2.4. Op 9 februari 2000 hebben partijen eveneens een schriftelijke arbeids-over-eenkomst gesloten die ziet op de eerste arbeidsovereenkomst voor bepaalde tijd. De tekst van de tweede, ongedateerde, schriftelijke arbeidsovereenkomst voor de periode van twee maanden is, voor zover relevant, gelijkluidend. In deze overeenkomsten staat onder meer:
“(…) Artikel 9
Opleidingen
9.1 De werknemer wordt door de werkgever in de gelegenheid gesteld de 6 benodigde certificaten te behalen in het kader van het erkende MCSE-diploma. De werknemer heeft voorafgaand aan deze over-eenkomst een aaneengesloten periode training gevolgd, waarvoor een studieovereenkomst is opgesteld en ondertekend door werknemer en werkgever. (…)

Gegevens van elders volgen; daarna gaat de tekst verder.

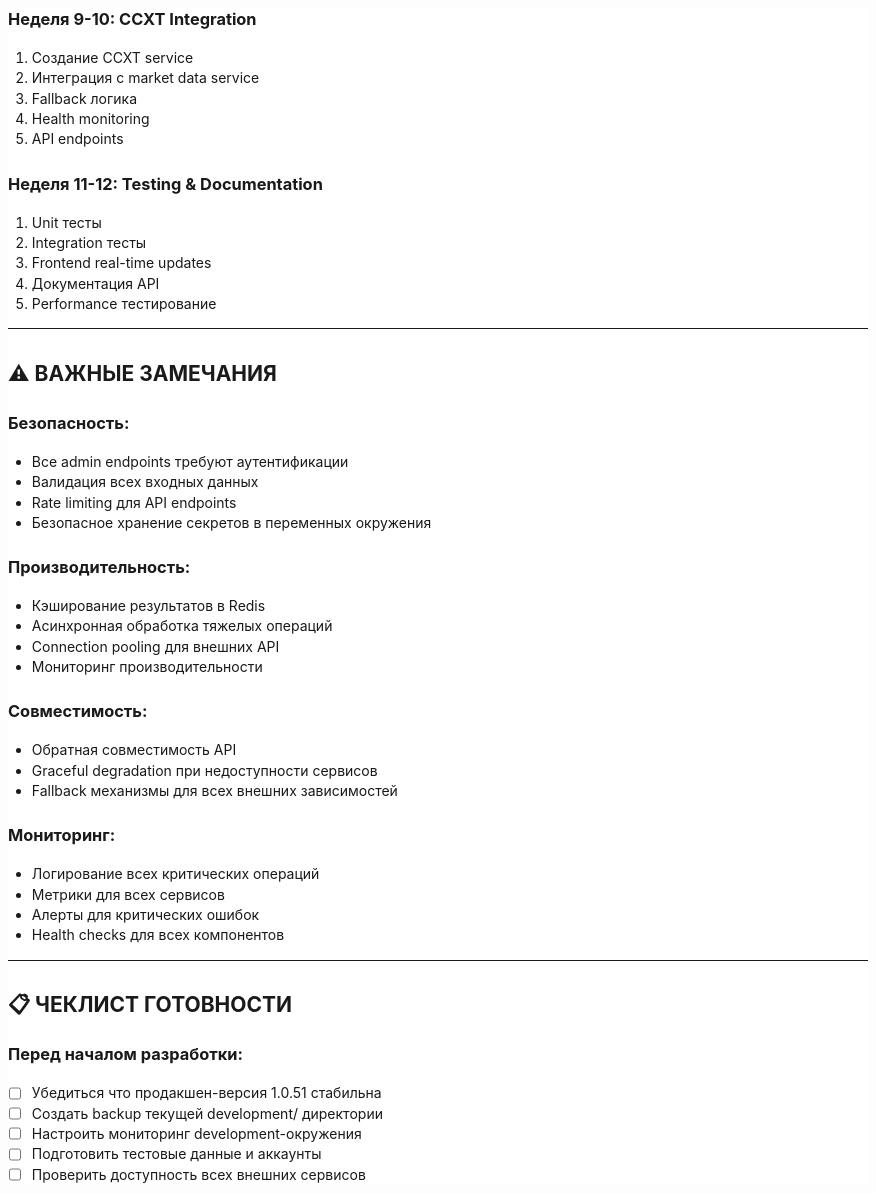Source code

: ### Неделя 9-10: CCXT Integration
1. Создание CCXT service
2. Интеграция с market data service
3. Fallback логика
4. Health monitoring
5. API endpoints

### Неделя 11-12: Testing & Documentation
1. Unit тесты
2. Integration тесты
3. Frontend real-time updates
4. Документация API
5. Performance тестирование

---

## ⚠️ ВАЖНЫЕ ЗАМЕЧАНИЯ

### Безопасность:
- Все admin endpoints требуют аутентификации
- Валидация всех входных данных
- Rate limiting для API endpoints
- Безопасное хранение секретов в переменных окружения

### Производительность:
- Кэширование результатов в Redis
- Асинхронная обработка тяжелых операций
- Connection pooling для внешних API
- Мониторинг производительности

### Совместимость:
- Обратная совместимость API
- Graceful degradation при недоступности сервисов
- Fallback механизмы для всех внешних зависимостей

### Мониторинг:
- Логирование всех критических операций
- Метрики для всех сервисов
- Алерты для критических ошибок
- Health checks для всех компонентов

---

## 📋 ЧЕКЛИСТ ГОТОВНОСТИ

### Перед началом разработки:
- [ ] Убедиться что продакшен-версия 1.0.51 стабильна
- [ ] Создать backup текущей development/ директории
- [ ] Настроить мониторинг development-окружения
- [ ] Подготовить тестовые данные и аккаунты
- [ ] Проверить доступность всех внешних сервисов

9.3. De werknemer wordt na overleg met de werkgever in de gelegenheid gesteld om vervolgopleidingen te volgen. Voor alle (vervolg)-opleiding(en), die in eerste instantie door werkgever financieel voldaan worden, wordt een studieovereenkomst opgesteld die door beiden partijen voor akkoord ondertekend wordt. Voor iedere nieuwe studieovereenkomst geldt dat de opnieuw aangegane studieschuld afgeschreven wordt op basis van 36 maanden.”
2.5. Bij de eindafrekening van 31 oktober 2000 heeft De Profs blijkens de overgelegde salarisspecificatie, op het aan Werknemer bij einde dienstverband verschuldigde nettoloon inclusief overwerk, vakantiegeld en studietoelage van in totaal ƒ 3.942,74 netto, te vermeerderen met ƒ 50,-- netto aan onkostenvergoeding, twee bedragen ingehouden te weten een verstrekt voorschot van ƒ 745,-- en voorts ƒ 5.180,-- aan “Studiekosten: Restant studieschuld A+ februari 2000”. Dit resul-teerde in een negatief bedrag op de salarisspecificatie van ƒ 2.382, 26 (€ 1.081,02).
2.6. De Profs heeft op 31 oktober 2000 Werknemer een factuur verstuurd voor het resterende bedrag aan studieschuld vermeerderd met BTW, in totaal ƒ 2.799,16 (€ 1.270,20). Werknemer heeft deze factuur niet betaald.
2.7. In eerste aanleg vorderde De Profs een bedrag van € 1.492,37 in hoofdsom wegens voorgeschoten studiekosten.
2.8. Werknemer vorderde in reconventie het op de eindafrekening ingehouden bedrag, te weten zijn nettoloon over de maand oktober 2000 vermeerderd met de onkosten-vergoeding en verminderd met het voorschot, derhalve een bedrag van € 1.271,70 netto vermeerderd met de wettelijke rente.
2.9 De rechtbank heeft de vorderingen in conventie afgewezen en de vorderingen in reconventie, waarbij € 1.271,70 is gecorrigeerd in € 1.269,56, toegewezen, vermeerderd met een wettelijke verhoging van 10%.